Some folks are blessed with the ability to glance at any mechanism and within two seconds achieve an intimate relationship with the device.
I, on the other hand, must have a manual with kindergarten-level written directions and detailed step-by-step diagrams to even change a flashlight battery, refill my stapler, or open a key chain.
I have yet to conquer the inscrutable intricacies of a mechanical pencil.
I see where to insert the lead, but I’ll be darned if I can make it stay inside the pencil. As soon as I tip it over for writing, the lead slips out.
A few years ago, I admitted defeat, gave away my spiffy pencils and bought a case of yellow No. 3 wood sticks.
Once, I removed my toaster oven rack without drawing a diagram of its exact position within the contraption. I ate burnt toast for two weeks before I was able to figure out which side of the rack faces up and what stupid slot the dumb rack was designed to fit.
Another time, I embarrassed myself by sincerely asking a student why he had a movie reel canister in class.
He looked at me blankly for a minute. When he realized I wasn’t joking, he graciously explained – as one does for the disabled – that the thingamajig was a disc brake, or at least some sort of wheel-related mechanism. Of course, the rest of the class thought this was hilarious, and the entire school knew of my ignorance by the next period.

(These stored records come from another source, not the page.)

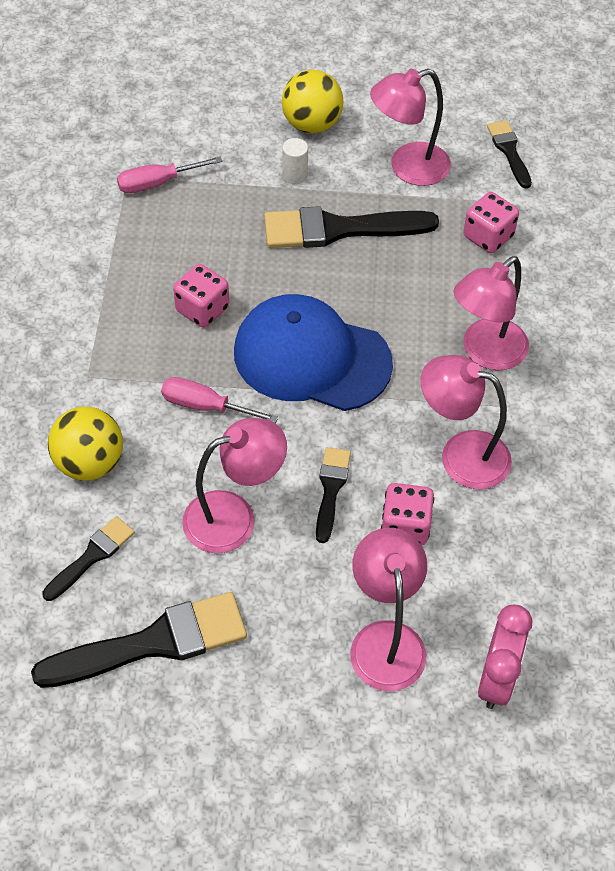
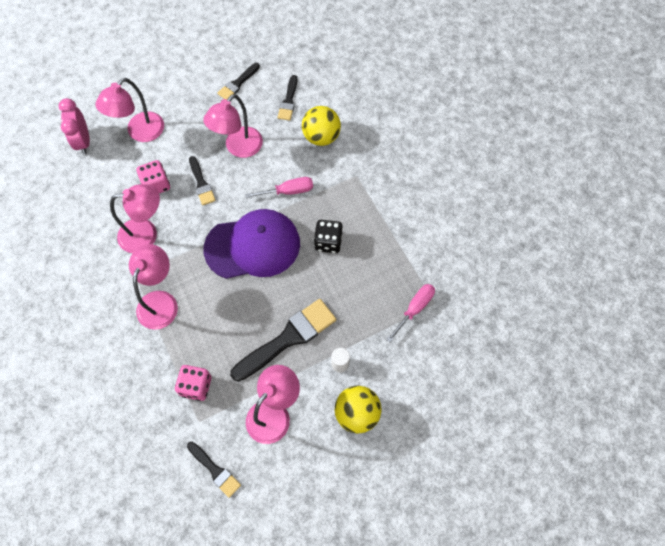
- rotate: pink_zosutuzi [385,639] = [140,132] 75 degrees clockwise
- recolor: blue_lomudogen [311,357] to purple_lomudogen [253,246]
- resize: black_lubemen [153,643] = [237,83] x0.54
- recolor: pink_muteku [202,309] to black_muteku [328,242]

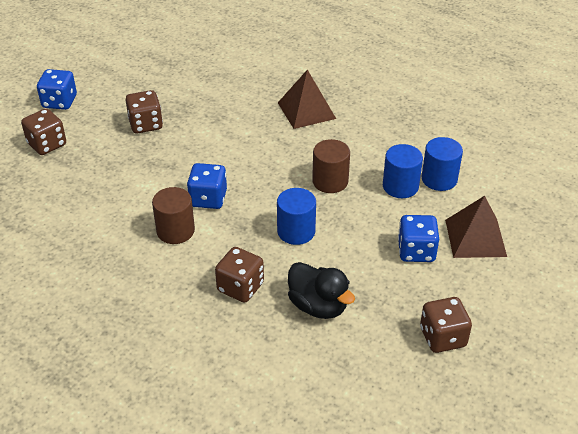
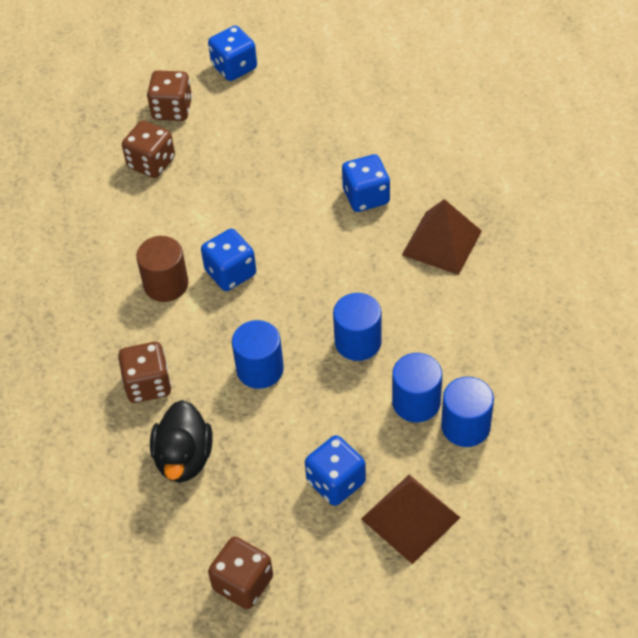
- move: brown_muteku [146,124] to [151,163]
- recolor: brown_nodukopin [330,181] to blue_nodukopin [358,342]
- insert: blue_muteku [366,197]

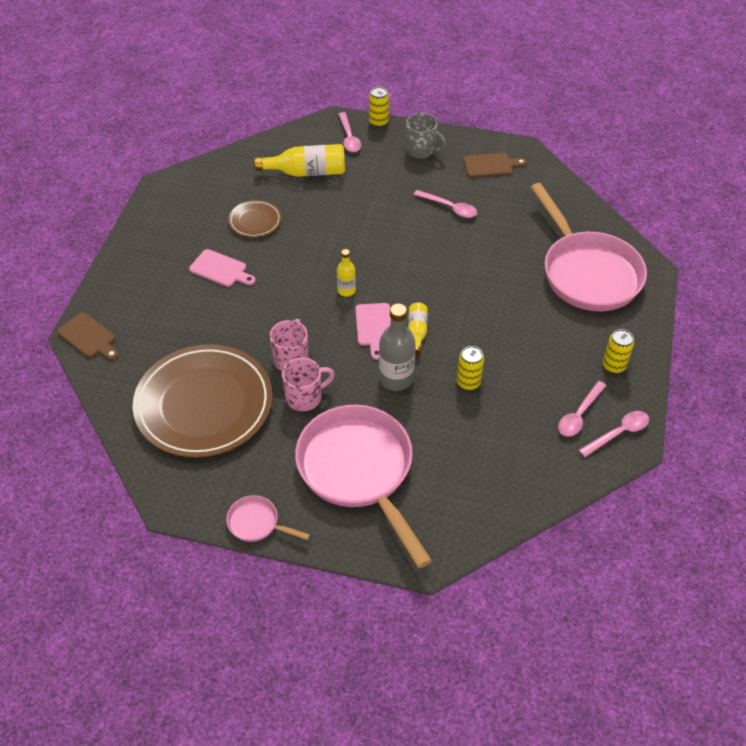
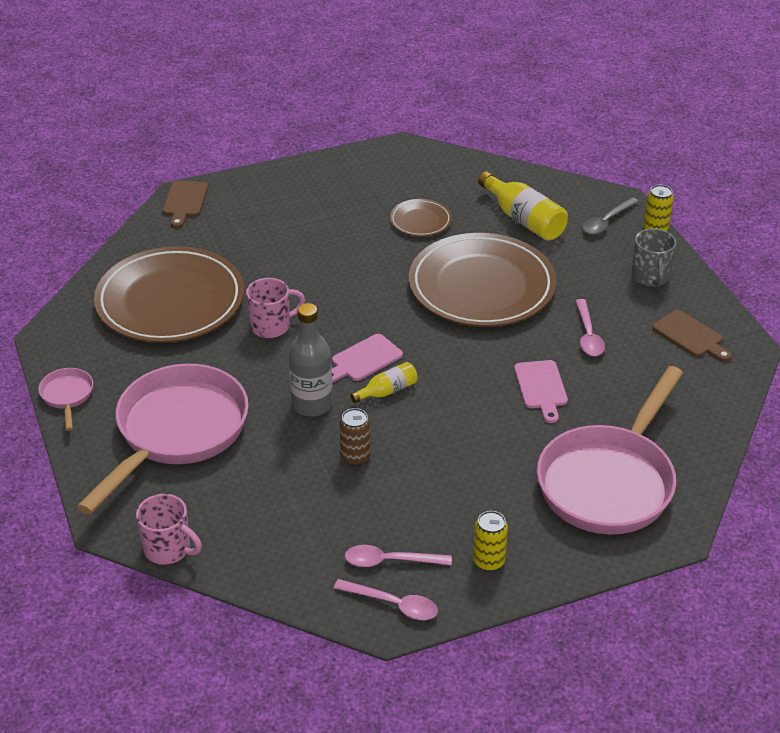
- move: pink_gasudel [305,397] to [168,549]
- recolor: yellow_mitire [468,382] to brown_mitire [355,457]
- insert: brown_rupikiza [481,286]
- move: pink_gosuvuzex [220,269] to [541,388]
- recolor: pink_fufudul [349,137] to grey_fufudul [606,221]
- delete: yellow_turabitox [346,290]

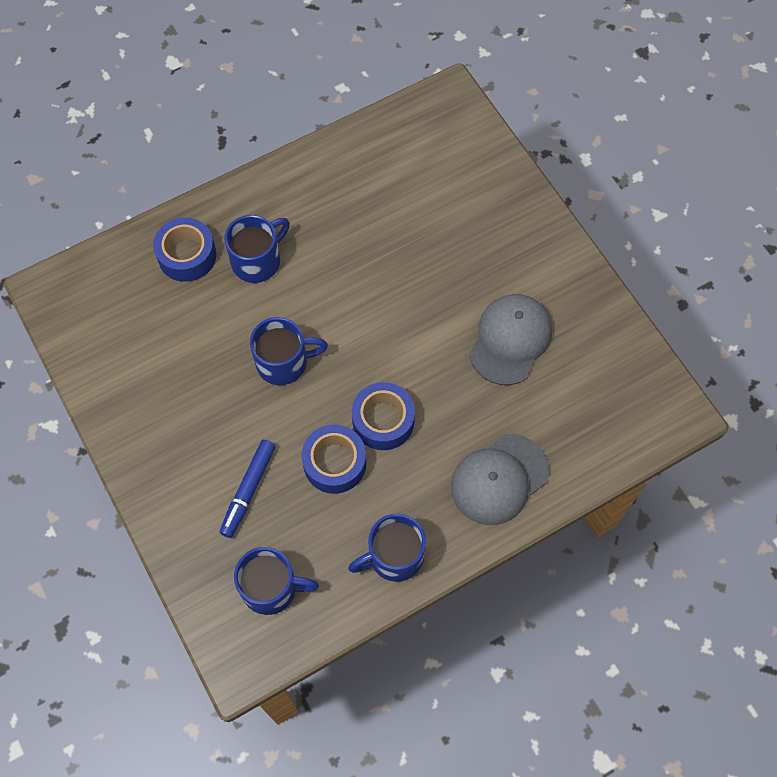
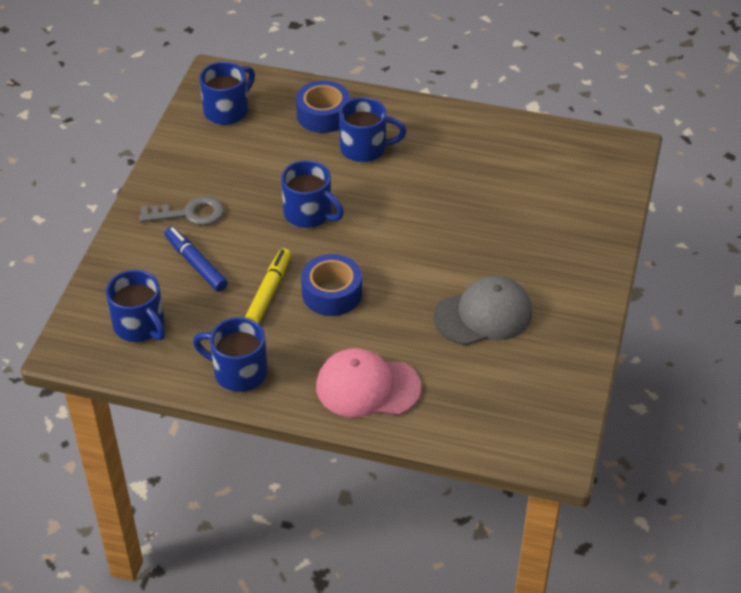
- insert: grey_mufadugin [189,214]
- rotate: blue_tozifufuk [248,490] = [196,264] 75 degrees clockwise
- insert: blue_gasudel [227,110]
- replace: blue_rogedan [334,463] to yellow_tozifufuk [269,291]
- recolor: grey_lomudogen [499,479] to pink_lomudogen [367,387]

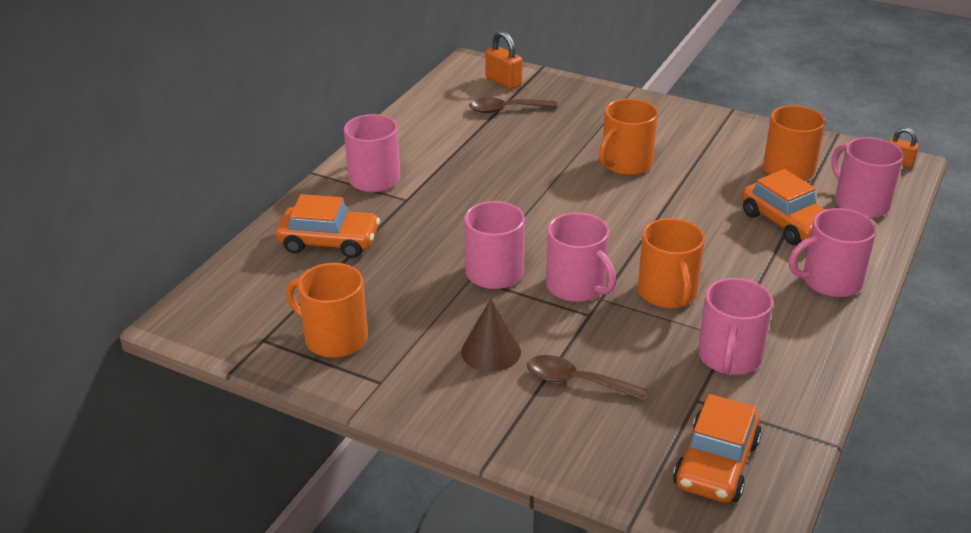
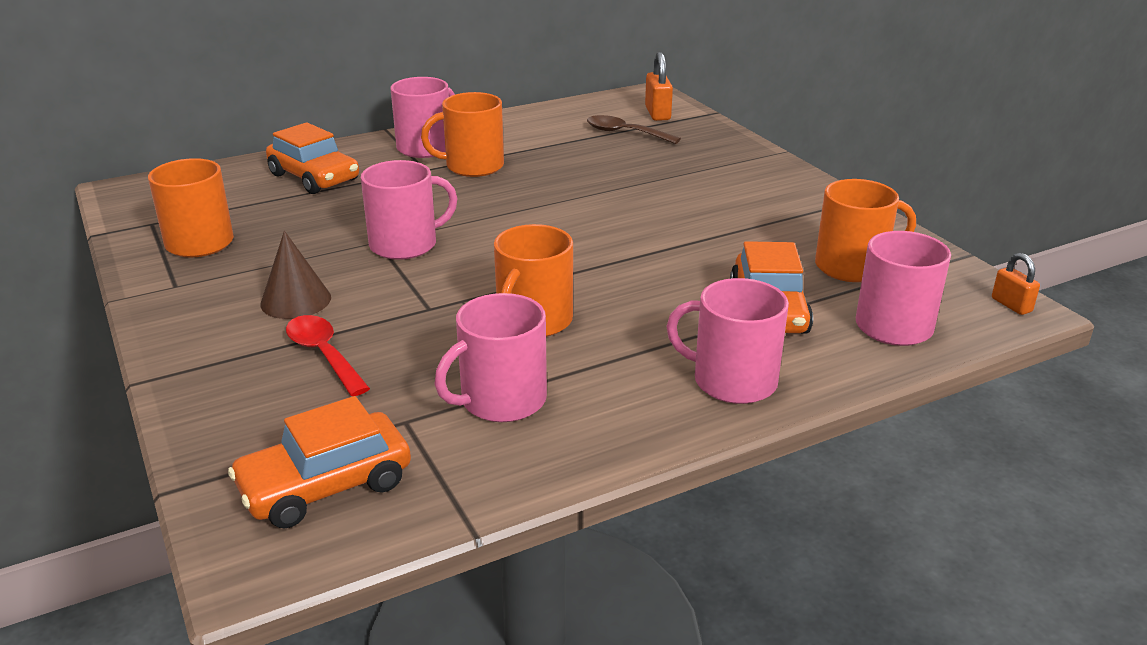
- recolor: brown_fufudul [576,381] to red_fufudul [323,354]
- move: orange_gasudel [625,163] to [473,166]
- delete: pink_gasudel [577,286]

And speaking of school, these days it’s a scary place for techno-dimwits. From overhead projectors and PowerPoint presentations to Web cams and Smart Boards, everything we do requires fussing with some kind of evil-minded technological gadget.
I’m always practicing humility.
However, this gives me empathy for my students who approach an essay, or sometimes just a sentence, with the same helpless dread:
Can I splice these clauses with a comma?
How do I keep my modifiers from dangling? Do I need a “lie” or a “lay,” should I use “its” or “it’s”?
And for gosh sakes, is it the Jones, the Joneses, the Jones’, the Jones’s, or the Joneses’ – or do I just use them all: the Jones’es’s?
I know the anguish of frustration and insecurity at not being able to figure out what apparently 99.9 percent of people of average intelligence can comprehend without smoke emitting from their ears.
So I do what any good teacher would do.
I whisper in the student’s ear:
“I’ll give you 100 extra credit points on your essay for unjamming that gizmo, programming that whatchamacallit, and installing that thingamajig in the doohickey.”